(Guatemala) Le président du Guatemala, Alejandro Giammattei, a annoncé mardi qu’il ne se rendrait pas au Sommet des Amériques prévu début juin aux États-Unis, après de vives critiques de Washington sur la reconduction dans ce pays de la procureure générale soupçonnée de corruption.  

« Il ne vont pas m’inviter au Sommet. De toute façon, j’ai fait savoir que je n’irai pas », a déclaré le chef de l’État. Le Sommet des Amériques des chefs de l’État et de gouvernement doit se tenir le 10 juin à Los Angeles aux États-Unis.  

« Je l’ai dit et je le répète à l’ambassadeur de cette nation (les États-Unis) que ce pays (le Guatemala) peut être de cette taille mais que tant que je serai président, ce pays sera respecté et sa souveraineté sera respectée », a déclaré le président lors d’une cérémonie à l’ambassade du Mexique au Guatemala, un petit pays d’Amérique centrale.

La reconduction lundi pour un mandat de quatre ans de Consuelo Porras au poste de procureure général a suscité de vives critiques de la part de Washington, qui avait placé la procureure générale en septembre 2021 sur la liste américaine des « acteurs corrompus ».

Dans un communiqué, le secrétaire d’État américain, Antony Blinken, a accusé Mme Porras d’avoir « à plusieurs reprises, entravé et sapé des enquêtes anticorruption au Guatemala pour protéger ses alliés politiques et obtenir des faveurs politiques indues ».

Mme Porras et les membres de sa famille immédiate sont interdits d’entrée aux États-Unis et son mari a également été sanctionné.

Mardi, le Ministère public a réagi en déclarant qu’il n’accepterait pas d’« ingérence » étrangère.  

« La procureure générale et cheffe du Ministère public (MP) n’accepte aucune sorte d’ingérence ni pression et poursuivra son travail de manière objective et impartiale en veillant au strict respect de la loi », a déclaré le Ministère public sur Twitter.  

« Le Ministère public est une institution autonome qui n’est soumise à aucune entité internationale », ajoute le message auquel était jointe une copie du communiqué de M. Blinken.

L’Union européenne a également réagi à cette nomination, disant regretter la « décision » du chef de l’État qui « suscite l’inquiétude sur l’engagement des autorités guatémaltèques à combattre la corruption et sauvegarder l’indépendance du pouvoir judiciaire ».  

Dans un communiqué, l’UE rappelle que sous la « supervision de cette procureure générale, le Ministère public a lancé des actions légales contre plusieurs juges, avocats, procureurs impliqués dans des enquêtes sur des affaires de corruption à haut niveau ».  
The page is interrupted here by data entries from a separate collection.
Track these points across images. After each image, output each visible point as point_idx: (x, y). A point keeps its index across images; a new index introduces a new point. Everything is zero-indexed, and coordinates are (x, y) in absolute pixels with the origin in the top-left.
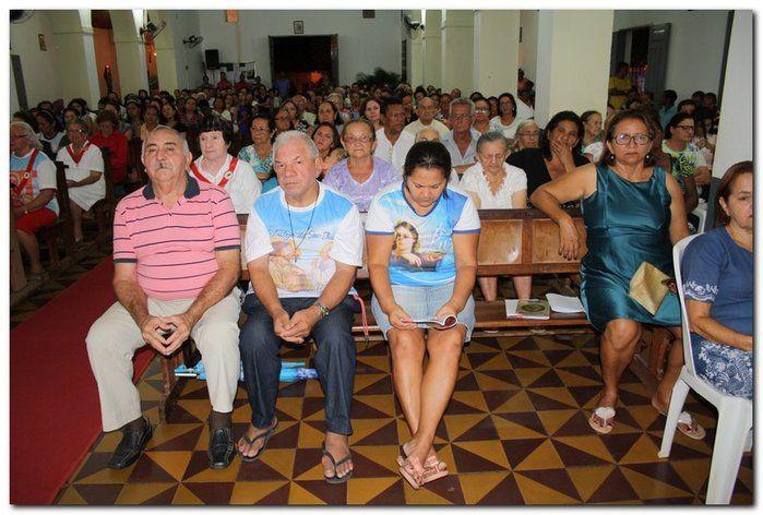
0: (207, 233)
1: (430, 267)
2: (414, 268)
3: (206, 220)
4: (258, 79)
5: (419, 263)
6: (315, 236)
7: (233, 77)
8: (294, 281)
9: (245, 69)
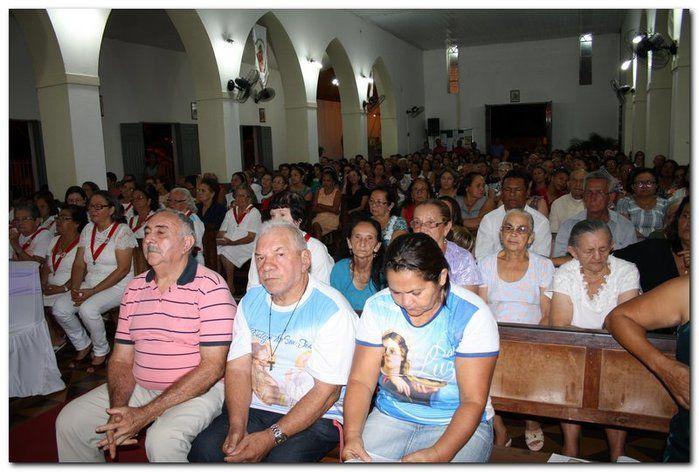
0: (193, 325)
1: (423, 399)
2: (402, 397)
3: (192, 311)
4: (474, 145)
5: (408, 392)
6: (292, 342)
7: (450, 144)
8: (267, 392)
9: (463, 135)
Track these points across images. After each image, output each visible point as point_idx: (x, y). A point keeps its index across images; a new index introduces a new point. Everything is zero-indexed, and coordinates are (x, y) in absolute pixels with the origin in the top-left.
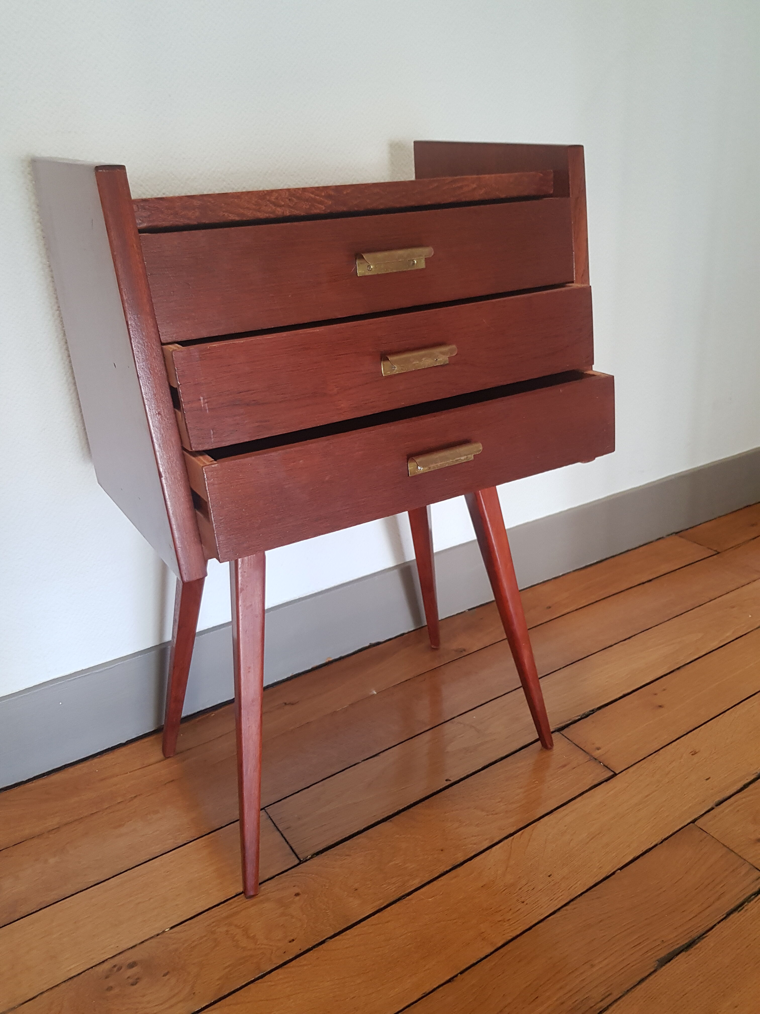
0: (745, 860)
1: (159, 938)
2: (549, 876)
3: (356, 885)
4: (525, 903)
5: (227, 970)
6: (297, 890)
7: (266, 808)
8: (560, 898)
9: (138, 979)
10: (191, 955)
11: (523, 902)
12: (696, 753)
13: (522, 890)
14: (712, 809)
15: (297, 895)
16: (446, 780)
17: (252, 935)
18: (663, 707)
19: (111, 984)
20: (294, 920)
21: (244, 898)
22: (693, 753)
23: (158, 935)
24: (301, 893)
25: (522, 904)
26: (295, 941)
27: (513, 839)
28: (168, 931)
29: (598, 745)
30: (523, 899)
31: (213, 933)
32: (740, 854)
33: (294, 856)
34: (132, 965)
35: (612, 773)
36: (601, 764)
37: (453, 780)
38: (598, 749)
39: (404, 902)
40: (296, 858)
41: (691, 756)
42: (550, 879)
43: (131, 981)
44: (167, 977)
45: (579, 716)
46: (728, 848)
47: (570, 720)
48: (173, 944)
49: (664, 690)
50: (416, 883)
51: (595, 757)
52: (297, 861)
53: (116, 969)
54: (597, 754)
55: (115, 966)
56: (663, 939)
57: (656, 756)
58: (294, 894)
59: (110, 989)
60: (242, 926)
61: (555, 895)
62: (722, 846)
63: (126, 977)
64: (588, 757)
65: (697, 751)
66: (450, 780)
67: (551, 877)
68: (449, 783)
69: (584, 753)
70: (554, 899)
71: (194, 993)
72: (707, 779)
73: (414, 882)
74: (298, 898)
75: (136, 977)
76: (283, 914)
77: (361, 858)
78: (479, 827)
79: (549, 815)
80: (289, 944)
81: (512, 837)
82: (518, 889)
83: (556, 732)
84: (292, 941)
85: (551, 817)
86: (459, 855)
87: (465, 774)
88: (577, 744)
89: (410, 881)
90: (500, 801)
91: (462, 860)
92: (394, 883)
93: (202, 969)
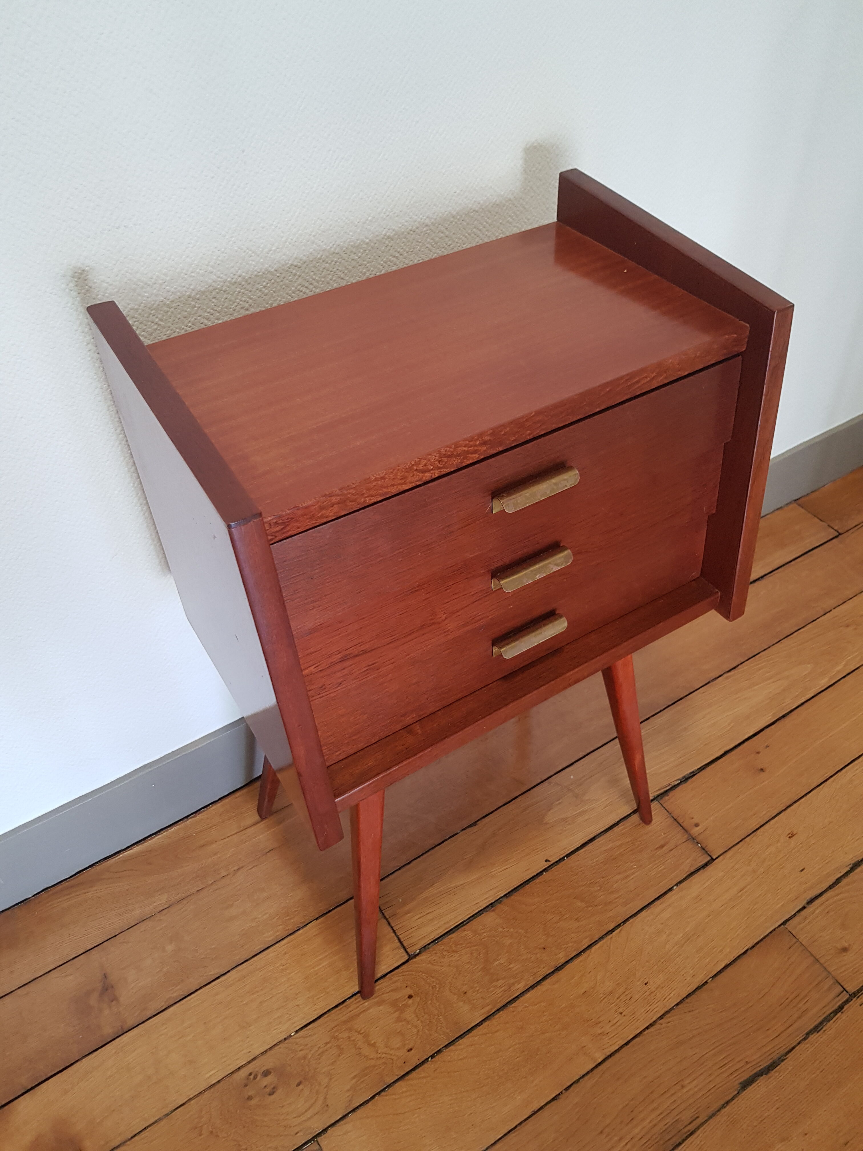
0: (829, 972)
1: (287, 1043)
2: (646, 984)
3: (465, 988)
4: (623, 1014)
5: (355, 1080)
6: (409, 991)
8: (655, 1010)
9: (274, 1088)
10: (319, 1063)
11: (621, 1013)
12: (794, 835)
13: (620, 999)
14: (804, 908)
15: (410, 997)
16: (546, 861)
17: (373, 1042)
18: (764, 771)
19: (250, 1094)
20: (410, 1026)
21: (360, 998)
22: (790, 835)
23: (285, 1039)
24: (413, 994)
25: (620, 1015)
26: (413, 1051)
27: (611, 937)
28: (294, 1035)
29: (695, 821)
30: (621, 1010)
31: (336, 1038)
32: (825, 965)
33: (402, 950)
34: (266, 1073)
35: (709, 858)
36: (699, 845)
37: (553, 860)
38: (697, 825)
39: (511, 1009)
40: (405, 954)
41: (788, 839)
42: (646, 987)
43: (268, 1090)
44: (301, 1087)
45: (679, 779)
46: (814, 957)
47: (669, 786)
48: (301, 1050)
49: (767, 746)
50: (521, 987)
51: (693, 836)
52: (405, 959)
53: (252, 1077)
54: (695, 831)
55: (251, 1074)
56: (747, 1060)
57: (754, 838)
58: (407, 997)
59: (250, 1098)
60: (362, 1032)
61: (651, 1006)
62: (809, 954)
63: (263, 1087)
64: (686, 836)
65: (795, 833)
66: (549, 861)
67: (648, 984)
68: (549, 864)
69: (683, 831)
70: (649, 1011)
71: (328, 1105)
72: (802, 871)
73: (519, 986)
74: (411, 1000)
75: (272, 1087)
76: (399, 1020)
77: (468, 955)
78: (578, 921)
79: (647, 909)
80: (408, 1053)
81: (611, 935)
82: (616, 998)
83: (655, 801)
84: (410, 1050)
85: (649, 912)
86: (561, 955)
87: (564, 853)
88: (675, 818)
89: (516, 985)
90: (599, 890)
91: (563, 961)
92: (501, 987)
93: (331, 1079)
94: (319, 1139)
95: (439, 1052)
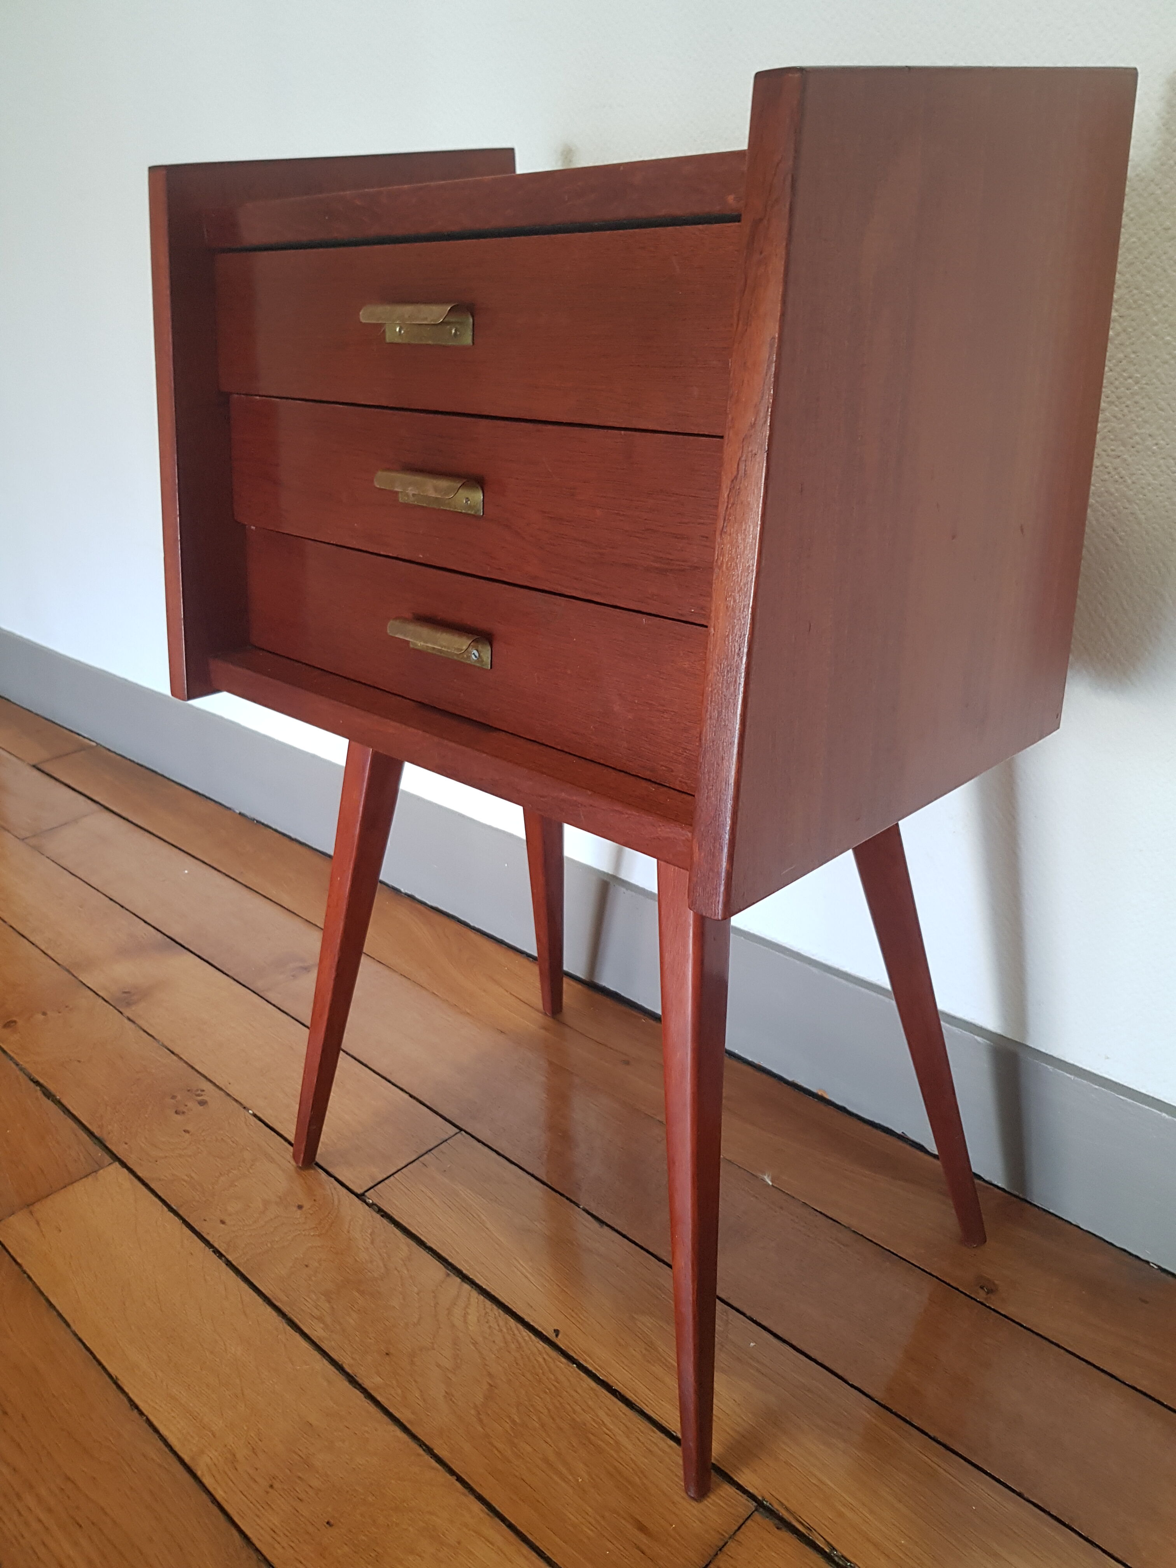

« Cela fait partie d’un schéma plus vaste d’intimidation et de harcèlement qui a poussé plus de 20 acteurs de justice à quitter le pays », souligne l’UE.  

Ces derniers mois, le Ministère public, sous les ordres de Mme Porras, a ordonné l’arrestation d’au moins six juristes ayant travaillé dans des organes de lutte contre la mafia au Guatemala, les accusant d’irrégularités dans leur travail.   

Pour les accusés, ces arrestations sont une « vengeance » contre ceux qui ont lutté contre la corruption, une version rejetée par Mme Porras.

En 2021, le procureur Juan Francisco Sandoval, alors considéré comme un « champion de la lutte contre la corruption » par Washington, avait également été limogé.

A présent en exil aux États-Unis, M. Sandoval avait déclaré à l’AFP en mars qu’il avait été démis de ses fonctions après la publication d’informations selon lesquelles il disposait d’éléments sur « de possibles pots-de-vin » versés au président par des hommes d’affaires russes désireux de gérer un port sur la côte caraïbe.